Raza Rumi, a freelance writer from Pakistan, writes an evocative diary of Lahore at ‘Lahore Nama’ (he also writes regularly for the Pakistani weekly The Friday Times, The News and Daily Dawn).

“Mughal Empress Noor Jehan (d. 1645) was prophetic when she composed the epitaph for her own grave,” he writes. “It runs thus: ‘Pity us, for at our tomb no lamp shall light, no flowers seen/ No moth wings shall burn, no nightingales sing’. What she did not foresee was that a similar fate would befall the nearby tombs of her brother Asif Khan and husband Emperor Jehangir at Shahdara.”

Image from Archnet, Lahore collection“They too were laid to rest in the empress’s once delightful and sprawling Dilkusha Gardens across the Ravi river from the imperial Lahore Fort. The legendary Mughal couple so cherished Lahore that both chose it as their last abode. Little did they know that in times to come, an indifferent archaeology department would be made the custodian of their tombs.”

But there is an astonishing tale obscured in the Mughal history of Lahore. In the sixteenth and seventeenth centuries in northwest India a Lahori family maintained a remarkable workshop that, through four generations, produced numerous well-made scientific instruments, in particular planispheric astrolabes and celestial globes.

Lahore, on the upper course of the Indus river, was then the capital of the Mughal province (or suba) of the same name, later called the Punjab. The activity of these metalworkers covered the reigns of the second through the ninth Mughal rulers of India, who spoke the vernacular Turki but maintained Persian as the official language of the court.

Islamicate celestial globe

Globe dated 1055 H/AD 1645-1646, by Diya-al-Din Muhammad of the Lahore workshop

“The earliest extant instrument by this family is an astrolabe made in 975 H/AD 1567-1568 by the apparent founder of the workshop, Allahdad.

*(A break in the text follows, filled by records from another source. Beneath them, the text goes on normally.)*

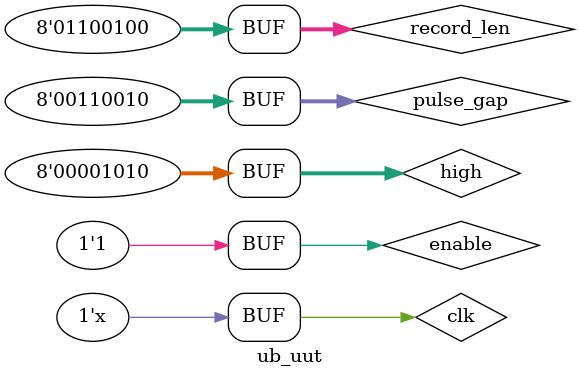
<source format=v>
`timescale 1ns / 1ps


module ub_uut;

	// Inputs
	reg [7:0] record_len;
	reg [7:0] pulse_gap;
	reg [7:0] high;
	reg clk;
	reg enable;

	// Outputs
	wire u_blank;

	// Instantiate the Unit Under Test (UUT)
	pulser_UBlank uut (
		.record_len(record_len), 
		.pulse_gap(pulse_gap), 
		.high(high), 
		.clk(clk), 
		.enable(enable), 
		.u_blank(u_blank)
	);
	
	always #2.5 clk = ~clk;
	
	initial begin
		// Initialize Inputs
		record_len = 8'd100;
		pulse_gap = 8'd50;
		high = 8'd10;
		clk = 0;
		enable = 1;

		// Wait 100 ns for global reset to finish
		#500;
        
		// Add stimulus here

	end
      
endmodule


</source>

He called himself simply Ustadh Allahdad Asturlabi Lahuri, that is. Master-craftsman Allahdad, the Astrolabist from Lahore.’

“Three extant astrolabes were made by him, only one of which is dated. The name Allahdad is a compound of Allah (God) and dad (gift),” wrote Emilie Savage-Smith in her extraordinary research work, ‘Islamicate Celestial Globes: Their History, Construction, and Use’ (Smithsonian Institution Press, Washington, D.C., 1985).

“It is only from other members of the family—his grandsons and greatgrandsons—that further information about Allahdad can be gathered.”

“In the name as it is written by later family members, Shaykh Allahdad Asturlabi Humayuni Lahuri, it is likely that Humayuni was intended to indicate the fact that the founder of the workshop had lived at the time of Humayun, who ruled India from 1530 to 1556 as the son and successor of Babur, the Timurid conqueror who had come from Kabul in the Afghan mountains into the Indus plain to found the Mughal dynasty in India.”